**PROBLEM REQUIREMENTS**
Repeat each line of the data below exactly, but skip the pictures.

---+---

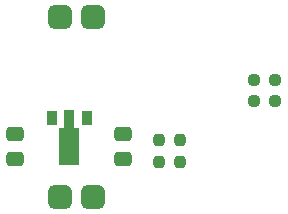
<source format=gtp>
G04 #@! TF.GenerationSoftware,KiCad,Pcbnew,6.0.11*
G04 #@! TF.CreationDate,2025-02-19T14:47:37+01:00*
G04 #@! TF.ProjectId,JetiMiniVarioPCB,4a657469-4d69-46e6-9956-6172696f5043,rev?*
G04 #@! TF.SameCoordinates,Original*
G04 #@! TF.FileFunction,Paste,Top*
G04 #@! TF.FilePolarity,Positive*
%FSLAX46Y46*%
G04 Gerber Fmt 4.6, Leading zero omitted, Abs format (unit mm)*
G04 Created by KiCad (PCBNEW 6.0.11) date 2025-02-19 14:47:37*
%MOMM*%
%LPD*%
G01*
G04 APERTURE LIST*
G04 Aperture macros list*
%AMRoundRect*
0 Rectangle with rounded corners*
0 $1 Rounding radius*
0 $2 $3 $4 $5 $6 $7 $8 $9 X,Y pos of 4 corners*
0 Add a 4 corners polygon primitive as box body*
4,1,4,$2,$3,$4,$5,$6,$7,$8,$9,$2,$3,0*
0 Add four circle primitives for the rounded corners*
1,1,$1+$1,$2,$3*
1,1,$1+$1,$4,$5*
1,1,$1+$1,$6,$7*
1,1,$1+$1,$8,$9*
0 Add four rect primitives between the rounded corners*
20,1,$1+$1,$2,$3,$4,$5,0*
20,1,$1+$1,$4,$5,$6,$7,0*
20,1,$1+$1,$6,$7,$8,$9,0*
20,1,$1+$1,$8,$9,$2,$3,0*%
%AMFreePoly0*
4,1,9,3.862500,-0.866500,0.737500,-0.866500,0.737500,-0.450000,-0.737500,-0.450000,-0.737500,0.450000,0.737500,0.450000,0.737500,0.866500,3.862500,0.866500,3.862500,-0.866500,3.862500,-0.866500,$1*%
G04 Aperture macros list end*
%ADD10RoundRect,0.237500X-0.250000X-0.237500X0.250000X-0.237500X0.250000X0.237500X-0.250000X0.237500X0*%
%ADD11RoundRect,0.500000X0.500000X-0.500000X0.500000X0.500000X-0.500000X0.500000X-0.500000X-0.500000X0*%
%ADD12RoundRect,0.237500X0.237500X-0.250000X0.237500X0.250000X-0.237500X0.250000X-0.237500X-0.250000X0*%
%ADD13R,0.900000X1.300000*%
%ADD14FreePoly0,270.000000*%
%ADD15RoundRect,0.250000X-0.475000X0.337500X-0.475000X-0.337500X0.475000X-0.337500X0.475000X0.337500X0*%
G04 APERTURE END LIST*
D10*
X109069500Y-75692000D03*
X110894500Y-75692000D03*
D11*
X92710000Y-68580000D03*
D12*
X102870000Y-80819000D03*
X102870000Y-78994000D03*
D13*
X94972000Y-77090000D03*
D14*
X93472000Y-77177500D03*
D13*
X91972000Y-77090000D03*
D11*
X95504000Y-68580000D03*
D15*
X88900000Y-78486000D03*
X88900000Y-80561000D03*
D11*
X92710000Y-83820000D03*
X95504000Y-83820000D03*
D15*
X98044000Y-78486000D03*
X98044000Y-80561000D03*
D12*
X101092000Y-80819000D03*
X101092000Y-78994000D03*
D10*
X109069500Y-73914000D03*
X110894500Y-73914000D03*
M02*

</source>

---+---

**RESPONSE BELOW**
<source format=gtp>
G04 #@! TF.GenerationSoftware,KiCad,Pcbnew,6.0.11*
G04 #@! TF.CreationDate,2025-02-19T14:47:37+01:00*
G04 #@! TF.ProjectId,JetiMiniVarioPCB,4a657469-4d69-46e6-9956-6172696f5043,rev?*
G04 #@! TF.SameCoordinates,Original*
G04 #@! TF.FileFunction,Paste,Top*
G04 #@! TF.FilePolarity,Positive*
%FSLAX46Y46*%
G04 Gerber Fmt 4.6, Leading zero omitted, Abs format (unit mm)*
G04 Created by KiCad (PCBNEW 6.0.11) date 2025-02-19 14:47:37*
%MOMM*%
%LPD*%
G01*
G04 APERTURE LIST*
G04 Aperture macros list*
%AMRoundRect*
0 Rectangle with rounded corners*
0 $1 Rounding radius*
0 $2 $3 $4 $5 $6 $7 $8 $9 X,Y pos of 4 corners*
0 Add a 4 corners polygon primitive as box body*
4,1,4,$2,$3,$4,$5,$6,$7,$8,$9,$2,$3,0*
0 Add four circle primitives for the rounded corners*
1,1,$1+$1,$2,$3*
1,1,$1+$1,$4,$5*
1,1,$1+$1,$6,$7*
1,1,$1+$1,$8,$9*
0 Add four rect primitives between the rounded corners*
20,1,$1+$1,$2,$3,$4,$5,0*
20,1,$1+$1,$4,$5,$6,$7,0*
20,1,$1+$1,$6,$7,$8,$9,0*
20,1,$1+$1,$8,$9,$2,$3,0*%
%AMFreePoly0*
4,1,9,3.862500,-0.866500,0.737500,-0.866500,0.737500,-0.450000,-0.737500,-0.450000,-0.737500,0.450000,0.737500,0.450000,0.737500,0.866500,3.862500,0.866500,3.862500,-0.866500,3.862500,-0.866500,$1*%
G04 Aperture macros list end*
%ADD10RoundRect,0.237500X-0.250000X-0.237500X0.250000X-0.237500X0.250000X0.237500X-0.250000X0.237500X0*%
%ADD11RoundRect,0.500000X0.500000X-0.500000X0.500000X0.500000X-0.500000X0.500000X-0.500000X-0.500000X0*%
%ADD12RoundRect,0.237500X0.237500X-0.250000X0.237500X0.250000X-0.237500X0.250000X-0.237500X-0.250000X0*%
%ADD13R,0.900000X1.300000*%
%ADD14FreePoly0,270.000000*%
%ADD15RoundRect,0.250000X-0.475000X0.337500X-0.475000X-0.337500X0.475000X-0.337500X0.475000X0.337500X0*%
G04 APERTURE END LIST*
D10*
X109069500Y-75692000D03*
X110894500Y-75692000D03*
D11*
X92710000Y-68580000D03*
D12*
X102870000Y-80819000D03*
X102870000Y-78994000D03*
D13*
X94972000Y-77090000D03*
D14*
X93472000Y-77177500D03*
D13*
X91972000Y-77090000D03*
D11*
X95504000Y-68580000D03*
D15*
X88900000Y-78486000D03*
X88900000Y-80561000D03*
D11*
X92710000Y-83820000D03*
X95504000Y-83820000D03*
D15*
X98044000Y-78486000D03*
X98044000Y-80561000D03*
D12*
X101092000Y-80819000D03*
X101092000Y-78994000D03*
D10*
X109069500Y-73914000D03*
X110894500Y-73914000D03*
M02*

</source>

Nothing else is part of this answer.